Take the entries below and reproduce exactly the portion that begins at the line containing "Table 4. Performance" and ends at the line containing "Figure 6. Diagnosis", keeping both ends, dropping pictures, and adding nothing else.

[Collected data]

______

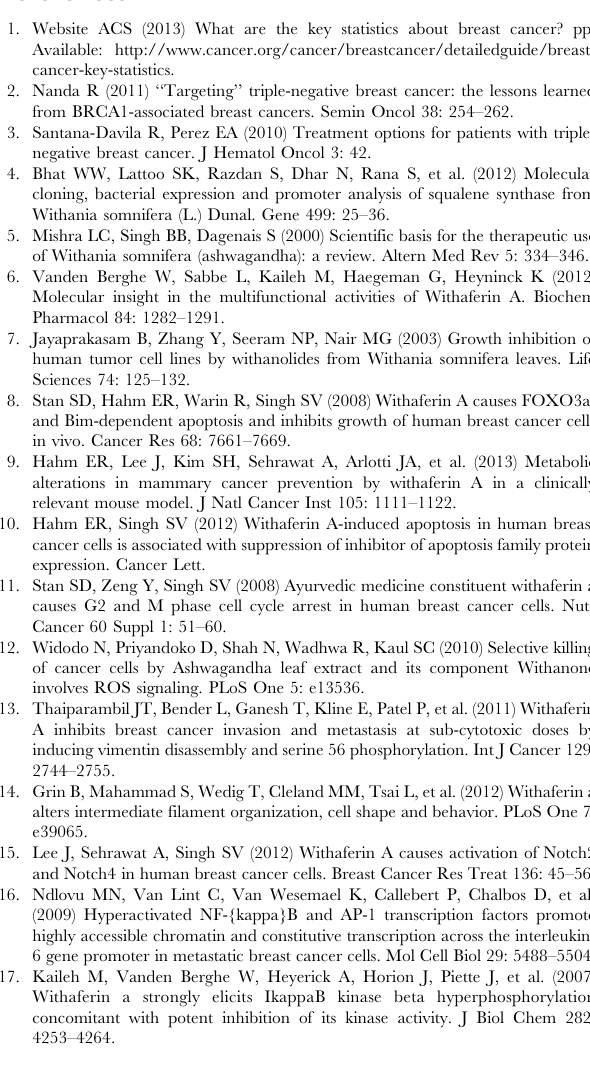
solvent in ‘Solv’ was matched with the amount of DMSO in the corresponding treatment. Invasive cells are indicated with white arrows; non-invasive cells are indicated in the middle panel. Figure S3 Concentration-dependent regulation of chro- matin modifying enzyme gene expression by WA in MDA-MB-231 and MCF-7 cells. The scatter plots of the mean 2 2 D Ct normalized expression values of each gene in the control samples (MDA-MB-231 DMSO, MCF-7 DMSO) versus the test samples (set-ups with WA) reveal the largest epigenetic plasticity of MDA-MB-231 cells exposed to the highest WA concentration (700 nM). The black line indicates fold change 2 2 DD Ct of 1. The dashed, gray lines indicate desired fold-change in gene expression threshold, here defined as 2. Table S1 A list of experimentally validated ChIP- sequencing data for genes regulated by E2F1 transcrip- tion factor in MCF-7 breast cancer cells.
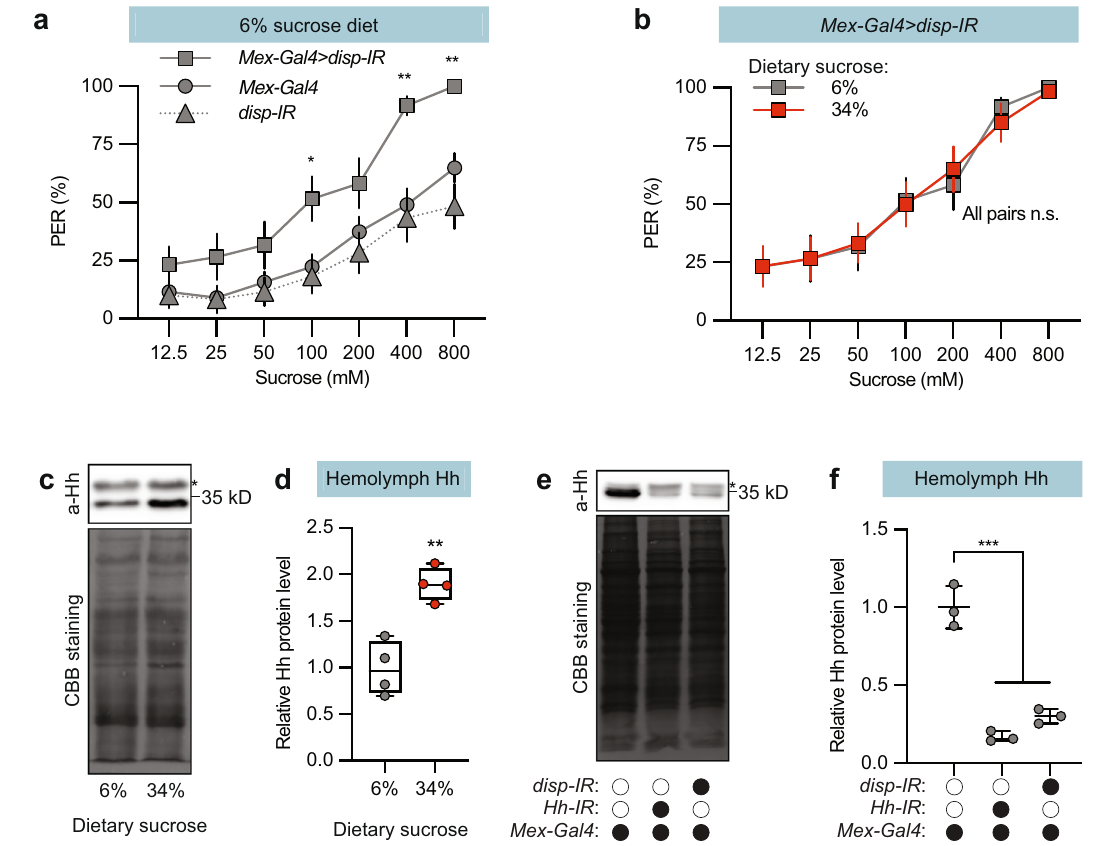
Fig.4|Gut-derivedHhissecretedintothehaemolymph.a Knockdownof disp in gut enterocytes ( Mex > disp-IR) signi fi cantly increased sucrose-induced PER. b Mex > disp-IR fl ies showed a similar PER % when reared on the indicated sugar diets. c Anti-Hh immunoblot of total protein from the hemolymph of w 1118 males reared on the indicated diets. The asterisk indicates a nonspeci fi c band. Staining with Coomassie brilliant blue (CBB) serves as a loading control (below). d Plot showing the quanti fi cation of circulating Hh levels in c . n =4. Median (middle line) is depicted,and whiskersrepresent minimumto maximum. e Anti-Hhimmunoblot of totalprotein from the hemolymph of the indicated genotypes.Flies werereared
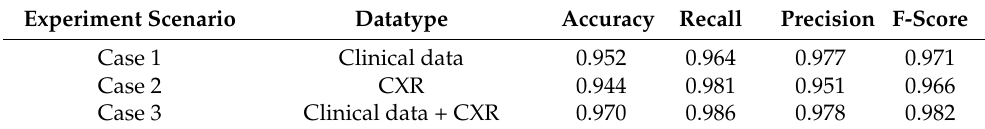
Table 4. Performance comparison of the proposed DL models for three different cases.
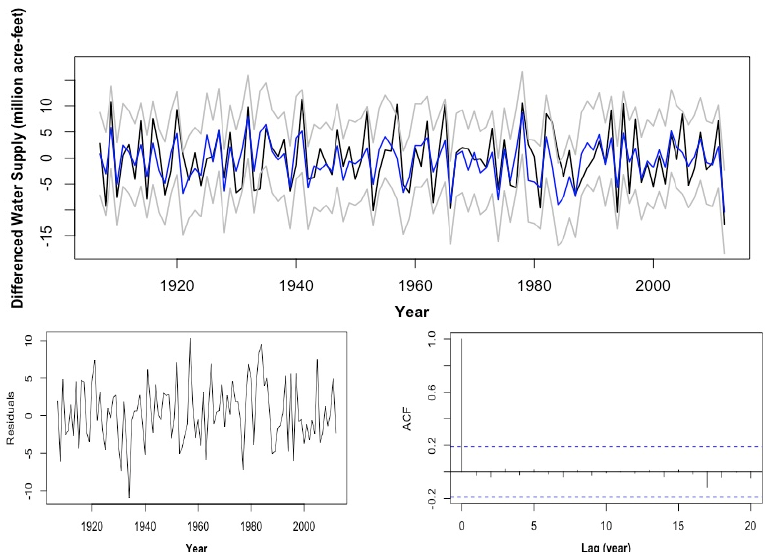
Figure 6. Diagnosis plots of the SAR (19) model: (top) overlaid plot of the observed annual water supply anomaly X t (black), model fitted value (blue) and its 95% confidence interval (grey); ( left ) residual plot; anomaly (cid:1850) (cid:3047) (black), model fitted value (blue) and its 95% confidence interval (grey); (left) residual plot; ( right ) ACF of the (right) ACF of the residual.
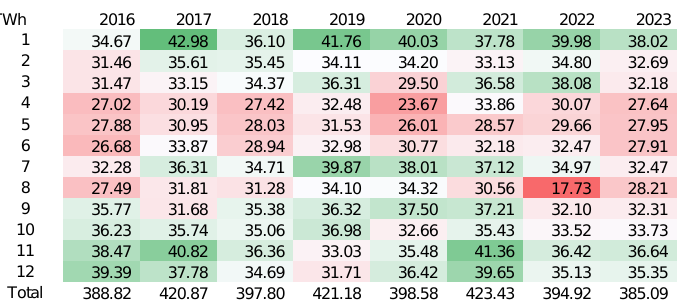
Figure 7. Negative forecast of natural gas supply to Italian end users for 2024. Forecast exercised for the period September 2022 to December 2023. These data can be found here: https://www.ec.europa.eu/ (accessed on 20 March 2022).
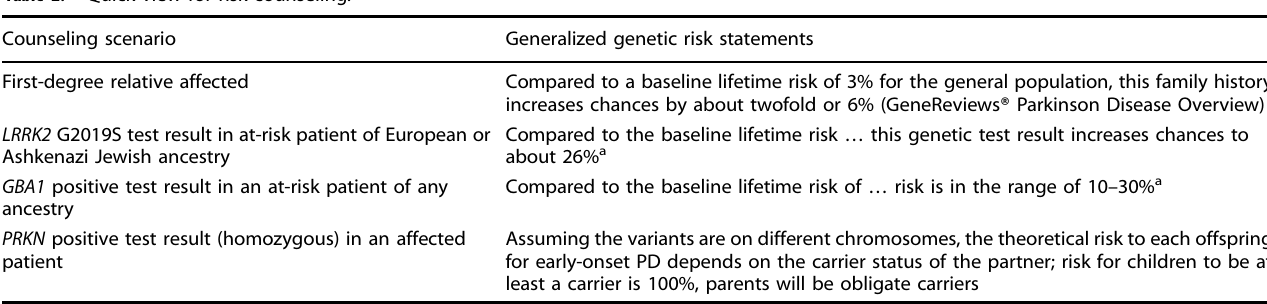
Table 2. Quick view for risk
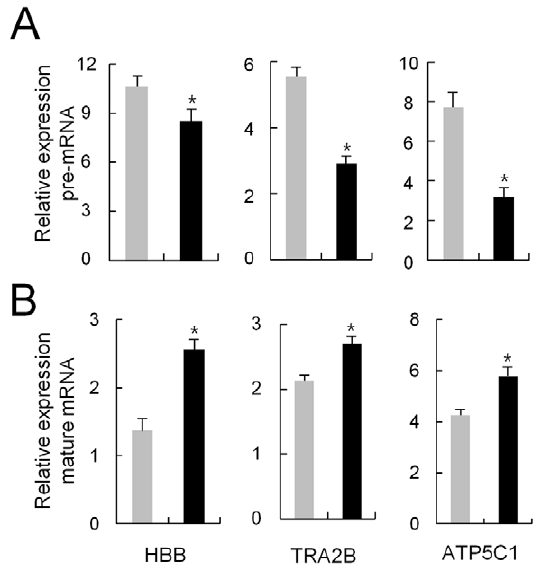
Figure 5. Pre-mRNA levels in D LF-overexpressing cells. Real-time RT-PCR was carried out to measure the pre-mRNA (A) and mature- mRNA levels (B) of the three selected genes. Primers spanning an exon and its downstream intron were used for pre-mRNA and primers spanning two exons were used for mature-mRNA. Gray and black bars denote the expression of the indicated genes for non-treated and treated with tetracycline in the D LF cells, respectively. Each clone was analyzed in duplicate, and the average relative expression level of 15 clones is presented with the standard error. *Significant (P , 0.05; Student’s t -test).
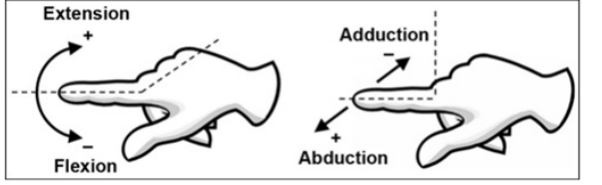
Figure 2: Motions of thumb and fingers.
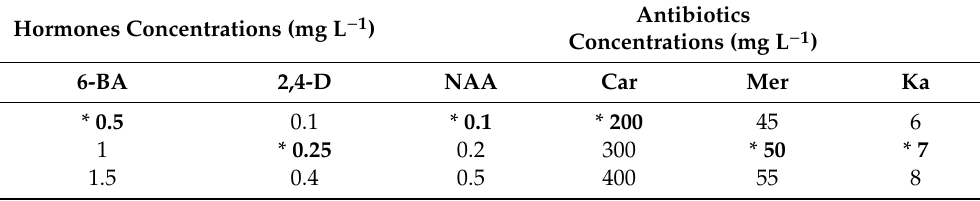
Table 1. Various concentrations of hormones and antibiotics used in MS medium for chrysanthemum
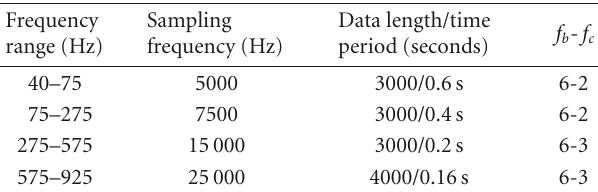
Table 2: Settings of the proposed detection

______

Response for this exercise >>
Table 4. Performance comparison of the proposed DL models for three different cases.
Figure 6. Diagnosis plots of the SAR (19) model: (top) overlaid plot of the observed annual water supply anomaly X t (black), model fitted value (blue) and its 95% confidence interval (grey); ( left ) residual plot; anomaly (cid:1850) (cid:3047) (black), model fitted value (blue) and its 95% confidence interval (grey); (left) residual plot; ( right ) ACF of the (right) ACF of the residual.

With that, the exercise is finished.